EXERCISE DESCRIPTION ::
Write the next part of the Alexis Hill interview below, starting right after its final line.

GIVEN TEXT ::
___
This week's WAG FEATURE WEDNESDAY is of the funny, beautiful and incredibly sweet Alexis Hill. I met Alexis about five months ago through real estate. She was a realtor at a company in Atlanta I was interviewing with. The broker introduced Alexis to me as a "fellow NFL wife" being that her husband Tye had played in the league five years prior. I signed on with the same broker and connected with her right away. Alexis and I recently met up at a local Starbucks to discuss parenting, post NFL life and how she's adjusting. Read the interview below...
NFL WAG Stats
Name: Alexis Hill
Husband: Tye Hill
Husband Active or Retired? Retired.
Husband played from 2006-2010 (Drafted to Saint Louis in the first round; Atlanta; Detroit)
Children: Daughter Ariah (3) and son Tristen (7)
NFLWAG: Four years
Cities You've Lived in with NFL: St. Louis and Atlanta
Current Home: Atlanta
Favorite Food: Macaroni and cheese
Hobbies: I like traveling abroad; I'm a foodie (fine dining); reading; shopping (doesn’t matter what it is); love watching movies. Call me if you have movie trivia because I am on it!
Music on your Playlist: Currently Big Sean, Lil Wayne's "Nothing but Trouble", Chris Brown, Beyoncé, and Canon in D (I’m all over the place)
Interesting Facts: I speak Spanish fluently; I was in an emersion program in college with five teachers from different countries; I'm a Realtor; I have a degree in Communications (concentration in Cultural Relational Studies) from Clemson; I minored in Spanish; I'm a member of Alpha Kappa Alpha sorority (I've held positions as VP and President); I served as a mentor on an Educational Support Team; I was a member of Tiger Paws (assisted with recruiting)
Year five is when I’ve really started to feel the difference. It’s like, 'Oh wow! No more NFL.'"- Alexis, Former NFL wife
Q&A
LM: Where are you from originally and how did you get to where you are now?
___
(Saved entries)
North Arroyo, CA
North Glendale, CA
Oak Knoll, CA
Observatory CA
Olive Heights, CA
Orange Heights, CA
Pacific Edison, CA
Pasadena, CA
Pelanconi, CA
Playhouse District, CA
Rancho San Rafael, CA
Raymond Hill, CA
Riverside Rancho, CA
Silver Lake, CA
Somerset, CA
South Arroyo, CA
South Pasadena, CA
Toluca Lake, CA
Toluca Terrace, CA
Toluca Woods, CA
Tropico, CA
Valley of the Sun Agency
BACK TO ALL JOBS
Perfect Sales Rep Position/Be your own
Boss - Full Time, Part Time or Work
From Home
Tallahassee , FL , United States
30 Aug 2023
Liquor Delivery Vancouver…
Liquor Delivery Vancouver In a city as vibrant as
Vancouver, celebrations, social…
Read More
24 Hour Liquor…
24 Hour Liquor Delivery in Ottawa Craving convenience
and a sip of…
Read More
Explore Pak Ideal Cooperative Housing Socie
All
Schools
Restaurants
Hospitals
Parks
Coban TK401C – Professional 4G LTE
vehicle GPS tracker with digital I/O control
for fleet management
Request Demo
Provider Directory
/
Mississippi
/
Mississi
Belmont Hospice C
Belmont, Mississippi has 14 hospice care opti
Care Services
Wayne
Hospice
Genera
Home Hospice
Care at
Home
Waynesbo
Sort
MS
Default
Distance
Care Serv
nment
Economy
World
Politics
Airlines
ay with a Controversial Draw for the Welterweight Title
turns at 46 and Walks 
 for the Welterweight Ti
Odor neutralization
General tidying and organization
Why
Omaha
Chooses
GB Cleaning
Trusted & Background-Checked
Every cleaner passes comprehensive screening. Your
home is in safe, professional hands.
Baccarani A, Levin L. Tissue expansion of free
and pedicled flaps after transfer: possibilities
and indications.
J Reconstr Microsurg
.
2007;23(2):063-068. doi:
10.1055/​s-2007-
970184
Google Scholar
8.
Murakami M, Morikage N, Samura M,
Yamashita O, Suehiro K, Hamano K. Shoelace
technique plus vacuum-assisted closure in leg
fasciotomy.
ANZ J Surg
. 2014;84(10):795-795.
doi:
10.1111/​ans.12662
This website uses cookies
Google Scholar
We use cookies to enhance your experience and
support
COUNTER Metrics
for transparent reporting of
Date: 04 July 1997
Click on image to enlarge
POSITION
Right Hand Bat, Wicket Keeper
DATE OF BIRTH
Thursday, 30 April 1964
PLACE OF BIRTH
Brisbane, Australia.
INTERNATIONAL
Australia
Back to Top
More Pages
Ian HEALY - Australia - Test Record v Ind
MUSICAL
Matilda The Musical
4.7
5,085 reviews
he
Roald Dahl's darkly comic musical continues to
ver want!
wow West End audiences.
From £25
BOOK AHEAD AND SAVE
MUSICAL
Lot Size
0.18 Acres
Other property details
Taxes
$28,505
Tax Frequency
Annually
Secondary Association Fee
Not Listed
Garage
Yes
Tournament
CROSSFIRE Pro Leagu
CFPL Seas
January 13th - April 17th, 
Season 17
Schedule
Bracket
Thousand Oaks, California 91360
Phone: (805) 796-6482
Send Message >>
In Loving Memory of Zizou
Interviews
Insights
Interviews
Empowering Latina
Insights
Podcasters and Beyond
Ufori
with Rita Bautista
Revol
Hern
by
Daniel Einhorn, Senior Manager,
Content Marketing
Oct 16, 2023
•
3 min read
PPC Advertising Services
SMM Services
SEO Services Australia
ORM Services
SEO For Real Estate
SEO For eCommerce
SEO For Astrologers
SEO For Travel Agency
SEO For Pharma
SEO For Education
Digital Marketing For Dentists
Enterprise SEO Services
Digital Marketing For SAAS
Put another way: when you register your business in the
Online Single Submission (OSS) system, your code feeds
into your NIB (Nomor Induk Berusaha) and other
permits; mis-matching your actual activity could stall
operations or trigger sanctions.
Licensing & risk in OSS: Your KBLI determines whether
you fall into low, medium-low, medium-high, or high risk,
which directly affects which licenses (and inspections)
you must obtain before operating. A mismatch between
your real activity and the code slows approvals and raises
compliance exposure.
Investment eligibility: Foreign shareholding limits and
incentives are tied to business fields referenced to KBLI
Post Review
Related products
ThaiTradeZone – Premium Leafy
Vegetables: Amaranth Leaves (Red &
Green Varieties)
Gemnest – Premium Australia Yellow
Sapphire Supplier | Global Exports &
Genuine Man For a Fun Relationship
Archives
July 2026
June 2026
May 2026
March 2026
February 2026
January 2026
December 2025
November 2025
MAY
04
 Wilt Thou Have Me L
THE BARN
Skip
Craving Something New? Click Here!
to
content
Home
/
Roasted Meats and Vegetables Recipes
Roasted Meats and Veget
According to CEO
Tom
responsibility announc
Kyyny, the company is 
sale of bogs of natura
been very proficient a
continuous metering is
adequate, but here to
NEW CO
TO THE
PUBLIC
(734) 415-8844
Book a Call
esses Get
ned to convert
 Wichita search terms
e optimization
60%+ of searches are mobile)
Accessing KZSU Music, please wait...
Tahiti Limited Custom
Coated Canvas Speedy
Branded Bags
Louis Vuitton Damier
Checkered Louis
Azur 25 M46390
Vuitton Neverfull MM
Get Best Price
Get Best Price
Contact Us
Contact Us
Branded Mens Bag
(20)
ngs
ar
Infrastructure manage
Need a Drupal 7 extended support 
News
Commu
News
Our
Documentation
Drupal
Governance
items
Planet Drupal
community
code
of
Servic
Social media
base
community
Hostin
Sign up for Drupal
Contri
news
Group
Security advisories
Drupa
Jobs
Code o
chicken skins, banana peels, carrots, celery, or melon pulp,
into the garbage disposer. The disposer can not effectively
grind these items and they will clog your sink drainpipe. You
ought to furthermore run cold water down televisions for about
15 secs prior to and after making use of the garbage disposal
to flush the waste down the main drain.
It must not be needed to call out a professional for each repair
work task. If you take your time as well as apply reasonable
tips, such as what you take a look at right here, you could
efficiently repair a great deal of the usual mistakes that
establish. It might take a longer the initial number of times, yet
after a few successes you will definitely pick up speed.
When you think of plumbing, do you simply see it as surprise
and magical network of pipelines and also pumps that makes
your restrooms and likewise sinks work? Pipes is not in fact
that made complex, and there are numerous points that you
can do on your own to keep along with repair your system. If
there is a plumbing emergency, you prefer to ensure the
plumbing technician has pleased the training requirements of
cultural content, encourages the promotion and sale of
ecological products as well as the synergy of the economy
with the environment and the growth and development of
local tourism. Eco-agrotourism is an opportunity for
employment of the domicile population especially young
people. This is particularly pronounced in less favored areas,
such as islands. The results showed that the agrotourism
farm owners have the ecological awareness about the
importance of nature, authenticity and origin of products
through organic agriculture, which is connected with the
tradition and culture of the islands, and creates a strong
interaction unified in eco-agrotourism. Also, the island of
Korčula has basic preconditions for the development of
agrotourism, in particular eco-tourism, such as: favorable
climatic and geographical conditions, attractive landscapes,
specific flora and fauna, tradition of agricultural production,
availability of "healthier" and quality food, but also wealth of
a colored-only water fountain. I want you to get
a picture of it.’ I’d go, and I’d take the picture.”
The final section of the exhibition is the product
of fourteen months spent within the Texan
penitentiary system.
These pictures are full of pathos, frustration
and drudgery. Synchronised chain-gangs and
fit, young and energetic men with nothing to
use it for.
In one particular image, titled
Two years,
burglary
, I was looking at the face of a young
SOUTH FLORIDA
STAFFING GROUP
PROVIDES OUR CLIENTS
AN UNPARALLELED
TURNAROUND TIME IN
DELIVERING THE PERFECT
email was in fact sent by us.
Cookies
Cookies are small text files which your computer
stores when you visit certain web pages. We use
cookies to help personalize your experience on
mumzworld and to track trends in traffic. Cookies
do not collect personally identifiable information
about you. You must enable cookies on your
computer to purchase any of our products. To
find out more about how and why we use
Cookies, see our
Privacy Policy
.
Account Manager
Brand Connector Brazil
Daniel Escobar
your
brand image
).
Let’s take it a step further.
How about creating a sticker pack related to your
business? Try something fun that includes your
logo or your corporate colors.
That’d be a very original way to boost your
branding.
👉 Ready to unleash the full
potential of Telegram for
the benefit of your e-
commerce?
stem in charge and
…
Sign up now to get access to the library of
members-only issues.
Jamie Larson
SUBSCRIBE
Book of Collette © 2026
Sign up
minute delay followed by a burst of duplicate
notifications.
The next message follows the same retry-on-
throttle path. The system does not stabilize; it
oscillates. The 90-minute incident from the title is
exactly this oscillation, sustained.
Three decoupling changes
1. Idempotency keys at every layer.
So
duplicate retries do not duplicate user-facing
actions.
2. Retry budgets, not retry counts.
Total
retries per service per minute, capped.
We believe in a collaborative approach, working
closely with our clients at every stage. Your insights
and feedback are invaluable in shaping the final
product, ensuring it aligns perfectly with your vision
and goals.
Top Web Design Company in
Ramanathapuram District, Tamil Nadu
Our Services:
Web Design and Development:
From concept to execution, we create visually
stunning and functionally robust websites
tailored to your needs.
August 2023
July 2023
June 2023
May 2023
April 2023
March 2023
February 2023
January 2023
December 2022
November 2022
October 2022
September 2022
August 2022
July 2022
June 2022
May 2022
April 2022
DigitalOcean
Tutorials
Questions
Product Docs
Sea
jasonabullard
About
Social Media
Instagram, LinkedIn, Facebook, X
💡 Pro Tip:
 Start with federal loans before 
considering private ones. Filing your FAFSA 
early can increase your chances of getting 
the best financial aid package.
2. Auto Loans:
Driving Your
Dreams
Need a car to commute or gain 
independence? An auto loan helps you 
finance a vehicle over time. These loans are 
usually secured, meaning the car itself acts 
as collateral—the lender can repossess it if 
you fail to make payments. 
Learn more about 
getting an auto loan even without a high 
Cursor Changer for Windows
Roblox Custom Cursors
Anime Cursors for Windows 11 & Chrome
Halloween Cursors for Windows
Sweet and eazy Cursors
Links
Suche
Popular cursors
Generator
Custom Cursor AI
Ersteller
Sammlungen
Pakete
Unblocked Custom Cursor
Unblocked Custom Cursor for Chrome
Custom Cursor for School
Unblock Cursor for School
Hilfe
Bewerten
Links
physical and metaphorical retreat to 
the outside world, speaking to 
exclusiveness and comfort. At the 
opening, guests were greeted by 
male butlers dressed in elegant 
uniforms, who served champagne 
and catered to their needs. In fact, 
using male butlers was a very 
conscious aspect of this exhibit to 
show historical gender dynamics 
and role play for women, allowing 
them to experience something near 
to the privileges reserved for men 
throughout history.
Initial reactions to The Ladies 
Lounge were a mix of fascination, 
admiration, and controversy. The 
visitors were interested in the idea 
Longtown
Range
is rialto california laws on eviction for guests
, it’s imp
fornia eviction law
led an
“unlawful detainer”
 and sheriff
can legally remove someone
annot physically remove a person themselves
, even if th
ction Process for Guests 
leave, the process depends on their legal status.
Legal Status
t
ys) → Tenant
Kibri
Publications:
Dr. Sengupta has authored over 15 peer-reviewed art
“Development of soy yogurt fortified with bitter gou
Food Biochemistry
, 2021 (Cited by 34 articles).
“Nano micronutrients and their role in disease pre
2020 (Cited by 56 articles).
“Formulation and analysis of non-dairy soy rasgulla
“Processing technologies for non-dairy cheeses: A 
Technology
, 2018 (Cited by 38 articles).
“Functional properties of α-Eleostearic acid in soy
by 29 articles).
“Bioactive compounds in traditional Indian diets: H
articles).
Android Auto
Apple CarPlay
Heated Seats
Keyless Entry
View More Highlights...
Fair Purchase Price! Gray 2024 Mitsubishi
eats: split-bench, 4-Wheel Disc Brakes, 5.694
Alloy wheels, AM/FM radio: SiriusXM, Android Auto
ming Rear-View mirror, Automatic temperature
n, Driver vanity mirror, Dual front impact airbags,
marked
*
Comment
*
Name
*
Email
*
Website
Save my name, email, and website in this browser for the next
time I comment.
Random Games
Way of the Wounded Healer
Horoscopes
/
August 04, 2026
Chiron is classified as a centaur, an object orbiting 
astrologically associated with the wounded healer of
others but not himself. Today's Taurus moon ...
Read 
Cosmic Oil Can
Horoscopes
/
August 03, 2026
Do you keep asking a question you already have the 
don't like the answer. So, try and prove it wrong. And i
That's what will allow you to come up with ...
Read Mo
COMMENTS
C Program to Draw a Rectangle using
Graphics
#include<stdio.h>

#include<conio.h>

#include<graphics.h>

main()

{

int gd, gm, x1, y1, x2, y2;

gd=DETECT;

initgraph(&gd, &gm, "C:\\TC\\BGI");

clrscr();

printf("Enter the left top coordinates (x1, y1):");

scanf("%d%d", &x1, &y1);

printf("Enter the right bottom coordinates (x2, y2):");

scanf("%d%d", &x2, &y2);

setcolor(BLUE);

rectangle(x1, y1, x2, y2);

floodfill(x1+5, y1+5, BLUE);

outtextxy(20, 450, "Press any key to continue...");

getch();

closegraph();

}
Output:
___
OUTPUT BELOW ::
AH: I’m originally from Springfield, Massachusetts. When I was 10 years old, we moved to Charleston, SC because my parents were both teachers and were recruited within the school system. Living in Charleston was quite a culture shock. I went to school with more people who looked like me. When I lived in Springfield, I went to a Catholic school and there were fewer minorities. My parents worked in rural areas with kids who didn’t have running water at home. My childhood days in Charleston helped mold and shape me. I am still close with my middle school friends to this day. I attended Clemson for college and that’s where I met my husband. We always knew of each other but didn’t start dating until our last semester there. His cousin dated my best friend. He claims he tried to come up to me one day at a step show and talk to me. He caught me in the wrong head space and I brushed him off [laughs]. I didn’t know who he was.
LM: When did things turn around for him?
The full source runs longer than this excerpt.